■ ТЕКСТОВЫЙ ФРАГМЕНТ ■

Второй эпизод был почти радостный. Отец сидел в Щербаковских (город Щербаков, названный так по фамилии рано скончавшегося секретаря Московского комитета партии А.С. Щербакова, ныне опять город Рыбинск) лагерях, и мы, оказывается, должны были ехать из Москвы водным путем, по каналу – он назывался тогда именно так: имени И.В. Сталина. Сейчас этот канал называется каналом имени Москвы. Я впервые увидел шпиль Речного вокзала и всю его свободную красоту 30-х годов. Ехали мы – мама, брат Юрий, который старше меня на четыре года и, значит, больше меня понимал, – на нижней палубе. Помню бурлящую воду за кормой и тесноту переходной палубы.
Тогда же я впервые увидел Николая Константиновича (Никстиныча), который позже стал моим первым отчимом. Мама выходила замуж три раза. Я полагаю, что в очень значительной степени это было связано с нами, с ее детьми. Ничего не объясняю, и так понятно. Если бы не Никстиныч, Юрий, который связался с дворовой шпаной, мог бы пропасть. Никстиныч устроил брата в геодезический техникум в Саратове, где директорствовал его приятель. Сам Никстиныч был геодезистом, землемером с еще царским образованием.

■ УЧЕБНЫЙ МАТЕРИАЛ ■
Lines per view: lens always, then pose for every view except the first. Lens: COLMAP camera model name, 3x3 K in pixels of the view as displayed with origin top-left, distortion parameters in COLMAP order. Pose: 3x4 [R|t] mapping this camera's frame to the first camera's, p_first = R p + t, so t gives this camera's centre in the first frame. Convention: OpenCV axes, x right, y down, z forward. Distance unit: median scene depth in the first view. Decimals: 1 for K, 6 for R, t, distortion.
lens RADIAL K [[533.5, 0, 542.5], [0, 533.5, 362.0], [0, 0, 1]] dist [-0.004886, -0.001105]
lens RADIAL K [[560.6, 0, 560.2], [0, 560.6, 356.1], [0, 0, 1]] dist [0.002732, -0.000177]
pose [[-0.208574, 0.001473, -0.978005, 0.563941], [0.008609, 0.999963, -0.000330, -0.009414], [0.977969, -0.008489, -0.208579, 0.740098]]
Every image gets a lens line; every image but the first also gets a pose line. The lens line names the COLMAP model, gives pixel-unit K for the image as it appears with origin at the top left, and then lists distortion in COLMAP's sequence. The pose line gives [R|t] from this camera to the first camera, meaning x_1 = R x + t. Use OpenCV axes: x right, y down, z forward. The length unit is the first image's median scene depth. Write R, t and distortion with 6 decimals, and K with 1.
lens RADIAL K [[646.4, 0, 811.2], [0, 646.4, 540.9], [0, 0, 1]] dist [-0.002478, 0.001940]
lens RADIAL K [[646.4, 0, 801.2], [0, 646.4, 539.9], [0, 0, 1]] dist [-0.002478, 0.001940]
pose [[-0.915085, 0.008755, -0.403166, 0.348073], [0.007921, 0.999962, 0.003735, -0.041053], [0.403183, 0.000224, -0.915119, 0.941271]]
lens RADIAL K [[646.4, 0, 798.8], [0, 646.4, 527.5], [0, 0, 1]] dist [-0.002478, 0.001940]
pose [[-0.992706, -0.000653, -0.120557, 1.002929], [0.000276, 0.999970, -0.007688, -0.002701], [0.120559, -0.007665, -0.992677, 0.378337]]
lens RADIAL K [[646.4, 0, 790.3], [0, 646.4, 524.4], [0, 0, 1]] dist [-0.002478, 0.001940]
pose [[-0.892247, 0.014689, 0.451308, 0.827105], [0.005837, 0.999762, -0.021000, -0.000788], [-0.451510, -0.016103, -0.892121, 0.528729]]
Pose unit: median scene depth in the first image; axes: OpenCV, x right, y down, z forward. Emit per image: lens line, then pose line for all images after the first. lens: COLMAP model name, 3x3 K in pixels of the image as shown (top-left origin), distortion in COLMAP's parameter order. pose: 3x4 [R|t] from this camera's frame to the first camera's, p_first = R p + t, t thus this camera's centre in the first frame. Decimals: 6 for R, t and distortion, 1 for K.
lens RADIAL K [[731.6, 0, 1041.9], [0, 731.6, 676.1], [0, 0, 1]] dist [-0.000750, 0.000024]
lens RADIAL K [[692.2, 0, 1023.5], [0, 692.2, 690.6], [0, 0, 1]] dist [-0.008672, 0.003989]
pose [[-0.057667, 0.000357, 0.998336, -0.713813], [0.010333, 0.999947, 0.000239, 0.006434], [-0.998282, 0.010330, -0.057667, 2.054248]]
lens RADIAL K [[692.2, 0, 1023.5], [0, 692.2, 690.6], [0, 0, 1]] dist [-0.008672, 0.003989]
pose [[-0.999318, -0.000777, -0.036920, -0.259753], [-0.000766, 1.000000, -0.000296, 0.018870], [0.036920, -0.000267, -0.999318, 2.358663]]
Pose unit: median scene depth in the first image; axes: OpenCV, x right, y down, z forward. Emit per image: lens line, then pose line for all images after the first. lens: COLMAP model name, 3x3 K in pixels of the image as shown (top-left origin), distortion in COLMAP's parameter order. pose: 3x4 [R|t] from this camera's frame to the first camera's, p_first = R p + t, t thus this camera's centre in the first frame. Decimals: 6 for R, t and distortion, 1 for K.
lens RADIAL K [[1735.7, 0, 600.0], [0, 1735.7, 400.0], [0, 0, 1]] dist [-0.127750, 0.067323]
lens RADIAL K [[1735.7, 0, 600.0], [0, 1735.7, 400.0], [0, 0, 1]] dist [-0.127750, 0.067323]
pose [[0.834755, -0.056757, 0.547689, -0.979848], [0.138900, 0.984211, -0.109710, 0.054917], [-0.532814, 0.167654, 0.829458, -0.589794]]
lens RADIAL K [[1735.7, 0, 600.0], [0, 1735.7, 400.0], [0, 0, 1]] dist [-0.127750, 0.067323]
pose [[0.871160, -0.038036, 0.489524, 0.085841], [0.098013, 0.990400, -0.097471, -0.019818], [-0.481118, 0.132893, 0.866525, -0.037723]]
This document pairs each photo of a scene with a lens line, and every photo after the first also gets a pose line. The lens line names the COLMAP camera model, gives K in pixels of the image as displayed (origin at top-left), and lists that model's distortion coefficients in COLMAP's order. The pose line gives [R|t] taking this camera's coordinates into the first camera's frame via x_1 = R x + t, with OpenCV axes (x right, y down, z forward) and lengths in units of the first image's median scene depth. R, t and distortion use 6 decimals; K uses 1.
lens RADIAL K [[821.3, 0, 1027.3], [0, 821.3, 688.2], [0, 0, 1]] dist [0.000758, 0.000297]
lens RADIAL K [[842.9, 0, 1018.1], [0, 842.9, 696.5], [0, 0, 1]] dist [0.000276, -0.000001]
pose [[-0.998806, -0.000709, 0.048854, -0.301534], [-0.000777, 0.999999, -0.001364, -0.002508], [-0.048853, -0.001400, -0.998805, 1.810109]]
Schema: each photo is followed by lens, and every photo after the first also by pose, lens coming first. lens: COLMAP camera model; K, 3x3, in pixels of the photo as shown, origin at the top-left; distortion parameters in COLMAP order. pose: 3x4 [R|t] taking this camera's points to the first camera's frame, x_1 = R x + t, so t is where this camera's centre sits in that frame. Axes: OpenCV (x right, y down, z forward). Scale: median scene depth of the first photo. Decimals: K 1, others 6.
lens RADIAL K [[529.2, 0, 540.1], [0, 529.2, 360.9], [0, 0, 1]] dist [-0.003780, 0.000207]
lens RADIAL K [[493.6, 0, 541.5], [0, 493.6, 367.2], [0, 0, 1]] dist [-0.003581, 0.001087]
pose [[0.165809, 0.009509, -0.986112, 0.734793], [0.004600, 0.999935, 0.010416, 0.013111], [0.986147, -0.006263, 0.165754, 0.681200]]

■ УСЛОВИЕ ЗАДАНИЯ ■
Допишите воспоминания о поездке по каналу и о первом отчиме, продолжив их сразу после последнего предложения.

■ ПОЛЕ ОТВЕТА ■
Николай Константинович ехал в те же Щербаковские лагеря, к сыну. Кажется, сына звали Львом. Много позже Лева несколько дней жил у нас на улице Качалова, когда его выпустили из лагеря. Жить ему без разрешения в небольшой коммунальной квартире в Гороховском переулке – там был прописан и проживал в деревянном доме его отец Николай Константинович – было просто невозможно. Донесли бы мгновенно. На улице Качалова Левушка в сотне человек, заселявшей этаж, сразу затерялся. Левушка вышел из лагерей, отбыл свой срок раньше, чем мой отец, и, немного пожив у нас, уехал к жене и ребенку куда-то на юг России – кажется, в Ростов. Потом я его видел лишь однажды, когда Николай Константинович умер и Лева приехал в Москву на похороны отца. Тогда я впервые столкнулся со смертью, с бумагами, заказом машины, свидетельством о смерти. Мне было семнадцать или восемнадцать лет, потом в нашей семье я стал похоронщиком: мама, тетя Тося в Таганроге, Валя…
История Левушки такова. В известной мере она и запутанна, то есть рассказана так, как удобнее рассказчику.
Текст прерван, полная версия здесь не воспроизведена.